[Dataset records]

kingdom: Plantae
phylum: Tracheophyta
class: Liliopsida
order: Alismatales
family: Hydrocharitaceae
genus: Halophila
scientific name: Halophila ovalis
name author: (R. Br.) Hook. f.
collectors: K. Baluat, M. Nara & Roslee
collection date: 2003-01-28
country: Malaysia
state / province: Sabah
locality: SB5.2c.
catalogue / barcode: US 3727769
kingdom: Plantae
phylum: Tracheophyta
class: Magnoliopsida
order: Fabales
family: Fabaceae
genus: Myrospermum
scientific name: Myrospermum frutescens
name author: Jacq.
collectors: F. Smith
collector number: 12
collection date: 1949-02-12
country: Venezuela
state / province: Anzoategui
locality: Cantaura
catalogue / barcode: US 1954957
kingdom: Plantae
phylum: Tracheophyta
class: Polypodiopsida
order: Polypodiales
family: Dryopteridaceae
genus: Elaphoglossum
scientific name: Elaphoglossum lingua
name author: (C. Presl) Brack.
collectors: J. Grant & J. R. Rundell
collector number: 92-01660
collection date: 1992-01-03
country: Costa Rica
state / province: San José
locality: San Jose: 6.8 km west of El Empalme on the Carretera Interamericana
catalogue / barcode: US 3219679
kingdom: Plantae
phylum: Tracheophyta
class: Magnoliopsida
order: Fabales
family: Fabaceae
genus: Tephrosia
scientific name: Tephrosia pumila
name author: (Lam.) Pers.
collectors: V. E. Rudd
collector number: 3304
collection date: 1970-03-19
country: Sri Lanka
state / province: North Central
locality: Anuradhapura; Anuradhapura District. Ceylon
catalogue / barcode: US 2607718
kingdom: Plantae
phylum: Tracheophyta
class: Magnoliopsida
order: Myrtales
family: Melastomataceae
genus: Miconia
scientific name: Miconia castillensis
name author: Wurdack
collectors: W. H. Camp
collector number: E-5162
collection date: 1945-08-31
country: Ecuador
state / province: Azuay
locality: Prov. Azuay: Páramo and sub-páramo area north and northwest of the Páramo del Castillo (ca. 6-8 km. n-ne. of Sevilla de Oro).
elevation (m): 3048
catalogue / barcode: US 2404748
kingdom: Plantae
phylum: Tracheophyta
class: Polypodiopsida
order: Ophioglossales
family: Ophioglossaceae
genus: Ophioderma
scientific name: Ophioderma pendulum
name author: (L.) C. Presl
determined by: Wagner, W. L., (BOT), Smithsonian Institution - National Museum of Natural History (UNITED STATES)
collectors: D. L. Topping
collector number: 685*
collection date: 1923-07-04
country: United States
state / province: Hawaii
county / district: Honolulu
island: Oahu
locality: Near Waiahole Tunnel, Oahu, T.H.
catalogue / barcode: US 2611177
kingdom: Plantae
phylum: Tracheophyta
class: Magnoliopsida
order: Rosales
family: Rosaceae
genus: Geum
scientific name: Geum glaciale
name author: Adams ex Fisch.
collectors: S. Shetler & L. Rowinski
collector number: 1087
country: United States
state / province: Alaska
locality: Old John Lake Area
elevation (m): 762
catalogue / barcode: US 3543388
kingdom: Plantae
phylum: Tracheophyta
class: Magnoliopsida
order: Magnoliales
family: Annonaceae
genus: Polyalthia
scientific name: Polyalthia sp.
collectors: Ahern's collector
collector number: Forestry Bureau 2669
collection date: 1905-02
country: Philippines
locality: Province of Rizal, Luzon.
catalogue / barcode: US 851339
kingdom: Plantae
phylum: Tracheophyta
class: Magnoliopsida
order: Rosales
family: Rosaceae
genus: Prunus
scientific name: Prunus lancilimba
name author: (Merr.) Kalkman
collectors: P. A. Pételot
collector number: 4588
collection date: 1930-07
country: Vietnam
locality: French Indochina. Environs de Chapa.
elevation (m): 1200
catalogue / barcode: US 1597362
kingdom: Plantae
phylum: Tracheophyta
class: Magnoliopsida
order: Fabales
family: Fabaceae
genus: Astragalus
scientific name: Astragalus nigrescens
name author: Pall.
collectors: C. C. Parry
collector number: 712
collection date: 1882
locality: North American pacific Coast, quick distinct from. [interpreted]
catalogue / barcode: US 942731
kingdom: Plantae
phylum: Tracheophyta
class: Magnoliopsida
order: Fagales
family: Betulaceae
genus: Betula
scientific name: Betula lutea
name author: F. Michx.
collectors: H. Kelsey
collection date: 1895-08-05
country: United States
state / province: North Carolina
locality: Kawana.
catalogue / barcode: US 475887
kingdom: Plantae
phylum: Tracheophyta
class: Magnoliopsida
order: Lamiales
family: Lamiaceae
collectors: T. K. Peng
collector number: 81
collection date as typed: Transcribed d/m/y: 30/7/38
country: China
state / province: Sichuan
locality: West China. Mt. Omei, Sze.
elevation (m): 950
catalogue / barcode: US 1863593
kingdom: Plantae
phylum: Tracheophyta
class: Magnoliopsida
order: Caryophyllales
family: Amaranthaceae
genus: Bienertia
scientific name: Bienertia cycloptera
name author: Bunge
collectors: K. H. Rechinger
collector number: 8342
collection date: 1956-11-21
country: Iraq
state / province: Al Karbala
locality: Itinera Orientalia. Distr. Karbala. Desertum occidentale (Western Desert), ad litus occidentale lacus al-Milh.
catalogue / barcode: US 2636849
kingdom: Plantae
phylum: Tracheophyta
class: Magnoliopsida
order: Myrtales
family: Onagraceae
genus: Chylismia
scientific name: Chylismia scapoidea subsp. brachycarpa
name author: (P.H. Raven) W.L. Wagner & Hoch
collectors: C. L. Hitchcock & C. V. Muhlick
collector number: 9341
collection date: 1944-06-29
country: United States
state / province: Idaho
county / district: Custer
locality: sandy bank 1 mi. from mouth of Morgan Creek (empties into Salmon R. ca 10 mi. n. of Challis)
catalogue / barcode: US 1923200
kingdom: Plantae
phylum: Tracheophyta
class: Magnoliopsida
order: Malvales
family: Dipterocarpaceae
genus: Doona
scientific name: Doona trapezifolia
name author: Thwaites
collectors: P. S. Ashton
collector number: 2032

**PROBLEM DETAILS**.
Rewrite the data above, switching every occurrence of "collectors" to "collected by" and leaving everything else as it is.

**EXERCISE OUTPUT**.
kingdom: Plantae
phylum: Tracheophyta
class: Liliopsida
order: Alismatales
family: Hydrocharitaceae
genus: Halophila
scientific name: Halophila ovalis
name author: (R. Br.) Hook. f.
collected by: K. Baluat, M. Nara & Roslee
collection date: 2003-01-28
country: Malaysia
state / province: Sabah
locality: SB5.2c.
catalogue / barcode: US 3727769
kingdom: Plantae
phylum: Tracheophyta
class: Magnoliopsida
order: Fabales
family: Fabaceae
genus: Myrospermum
scientific name: Myrospermum frutescens
name author: Jacq.
collected by: F. Smith
collector number: 12
collection date: 1949-02-12
country: Venezuela
state / province: Anzoategui
locality: Cantaura
catalogue / barcode: US 1954957
kingdom: Plantae
phylum: Tracheophyta
class: Polypodiopsida
order: Polypodiales
family: Dryopteridaceae
genus: Elaphoglossum
scientific name: Elaphoglossum lingua
name author: (C. Presl) Brack.
collected by: J. Grant & J. R. Rundell
collector number: 92-01660
collection date: 1992-01-03
country: Costa Rica
state / province: San José
locality: San Jose: 6.8 km west of El Empalme on the Carretera Interamericana
catalogue / barcode: US 3219679
kingdom: Plantae
phylum: Tracheophyta
class: Magnoliopsida
order: Fabales
family: Fabaceae
genus: Tephrosia
scientific name: Tephrosia pumila
name author: (Lam.) Pers.
collected by: V. E. Rudd
collector number: 3304
collection date: 1970-03-19
country: Sri Lanka
state / province: North Central
locality: Anuradhapura; Anuradhapura District. Ceylon
catalogue / barcode: US 2607718
kingdom: Plantae
phylum: Tracheophyta
class: Magnoliopsida
order: Myrtales
family: Melastomataceae
genus: Miconia
scientific name: Miconia castillensis
name author: Wurdack
collected by: W. H. Camp
collector number: E-5162
collection date: 1945-08-31
country: Ecuador
state / province: Azuay
locality: Prov. Azuay: Páramo and sub-páramo area north and northwest of the Páramo del Castillo (ca. 6-8 km. n-ne. of Sevilla de Oro).
elevation (m): 3048
catalogue / barcode: US 2404748
kingdom: Plantae
phylum: Tracheophyta
class: Polypodiopsida
order: Ophioglossales
family: Ophioglossaceae
genus: Ophioderma
scientific name: Ophioderma pendulum
name author: (L.) C. Presl
determined by: Wagner, W. L., (BOT), Smithsonian Institution - National Museum of Natural History (UNITED STATES)
collected by: D. L. Topping
collector number: 685*
collection date: 1923-07-04
country: United States
state / province: Hawaii
county / district: Honolulu
island: Oahu
locality: Near Waiahole Tunnel, Oahu, T.H.
catalogue / barcode: US 2611177
kingdom: Plantae
phylum: Tracheophyta
class: Magnoliopsida
order: Rosales
family: Rosaceae
genus: Geum
scientific name: Geum glaciale
name author: Adams ex Fisch.
collected by: S. Shetler & L. Rowinski
collector number: 1087
country: United States
state / province: Alaska
locality: Old John Lake Area
elevation (m): 762
catalogue / barcode: US 3543388
kingdom: Plantae
phylum: Tracheophyta
class: Magnoliopsida
order: Magnoliales
family: Annonaceae
genus: Polyalthia
scientific name: Polyalthia sp.
collected by: Ahern's collector
collector number: Forestry Bureau 2669
collection date: 1905-02
country: Philippines
locality: Province of Rizal, Luzon.
catalogue / barcode: US 851339
kingdom: Plantae
phylum: Tracheophyta
class: Magnoliopsida
order: Rosales
family: Rosaceae
genus: Prunus
scientific name: Prunus lancilimba
name author: (Merr.) Kalkman
collected by: P. A. Pételot
collector number: 4588
collection date: 1930-07
country: Vietnam
locality: French Indochina. Environs de Chapa.
elevation (m): 1200
catalogue / barcode: US 1597362
kingdom: Plantae
phylum: Tracheophyta
class: Magnoliopsida
order: Fabales
family: Fabaceae
genus: Astragalus
scientific name: Astragalus nigrescens
name author: Pall.
collected by: C. C. Parry
collector number: 712
collection date: 1882
locality: North American pacific Coast, quick distinct from. [interpreted]
catalogue / barcode: US 942731
kingdom: Plantae
phylum: Tracheophyta
class: Magnoliopsida
order: Fagales
family: Betulaceae
genus: Betula
scientific name: Betula lutea
name author: F. Michx.
collected by: H. Kelsey
collection date: 1895-08-05
country: United States
state / province: North Carolina
locality: Kawana.
catalogue / barcode: US 475887
kingdom: Plantae
phylum: Tracheophyta
class: Magnoliopsida
order: Lamiales
family: Lamiaceae
collected by: T. K. Peng
collector number: 81
collection date as typed: Transcribed d/m/y: 30/7/38
country: China
state / province: Sichuan
locality: West China. Mt. Omei, Sze.
elevation (m): 950
catalogue / barcode: US 1863593
kingdom: Plantae
phylum: Tracheophyta
class: Magnoliopsida
order: Caryophyllales
family: Amaranthaceae
genus: Bienertia
scientific name: Bienertia cycloptera
name author: Bunge
collected by: K. H. Rechinger
collector number: 8342
collection date: 1956-11-21
country: Iraq
state / province: Al Karbala
locality: Itinera Orientalia. Distr. Karbala. Desertum occidentale (Western Desert), ad litus occidentale lacus al-Milh.
catalogue / barcode: US 2636849
kingdom: Plantae
phylum: Tracheophyta
class: Magnoliopsida
order: Myrtales
family: Onagraceae
genus: Chylismia
scientific name: Chylismia scapoidea subsp. brachycarpa
name author: (P.H. Raven) W.L. Wagner & Hoch
collected by: C. L. Hitchcock & C. V. Muhlick
collector number: 9341
collection date: 1944-06-29
country: United States
state / province: Idaho
county / district: Custer
locality: sandy bank 1 mi. from mouth of Morgan Creek (empties into Salmon R. ca 10 mi. n. of Challis)
catalogue / barcode: US 1923200
kingdom: Plantae
phylum: Tracheophyta
class: Magnoliopsida
order: Malvales
family: Dipterocarpaceae
genus: Doona
scientific name: Doona trapezifolia
name author: Thwaites
collected by: P. S. Ashton
collector number: 2032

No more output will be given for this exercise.